◆ PAGE EXCERPT
###

15 July 2014
By Adam Reid
Credit: Thegreenj, Wikipedia Commons
Sequencing the genome of the chicken parasite Eimeria
has uncovered a fascinating quirk and could help us to develop more cost-effective vaccines that will target all seven species of the parasite. Coccidiosis, the disease caused by Eimeria
parasites, poses a major threat to food security as chickens are one of the most important sources of animal protein worldwide.
When we looked at the DNA of this parasite, we noticed that each chromosome had an ordered, barcode-like pattern of repetitive sections of DNA code. These repeats often occur within genes and it turns out that this parasite has the most repeat-rich genes ever described.
While these repeat-rich regions disrupt the majority of protein-coding sequences in the genome, we have every reason to believe they are beneficial to the parasite, as they have been present in the genome for millions of years. It could be that this unusual pattern of repeated DNA has helped Eimeria increase the rate at which it evolves. That theory would certainly go some way to explaining why this parasite has been so difficult to defeat.

###

◆ TASKS TO CARRY OUT
1. How would you translate this sentence from the Eimeria genome piece into Spanish: "When we looked at the DNA of this parasite, we noticed that each chromosome had an ordered, barcode-like pattern of repetitive sections of DNA code."
2. Which names of people or sources appear in the byline and credit lines of the Eimeria genome piece?

Collected data
###

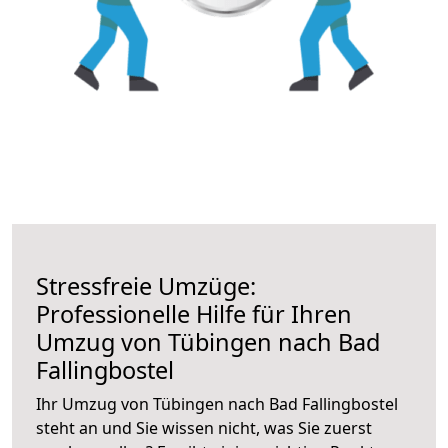
Stressfreie Umzüge:
Professionelle Hilfe für Ihren
Umzug von Tübingen nach Bad
Fallingbostel
Ihr Umzug von Tübingen nach Bad Fallingbostel
steht an und Sie wissen nicht, was Sie zuerst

###

◆ YOUR RESPONSES
1. Cuando examinamos el ADN de este parásito, observamos que cada cromosoma tenía un patrón ordenado, similar a un código de barras, de secciones repetitivas del código de ADN.

2.
Adam Reid
Thegreenj
Wikipedia Commons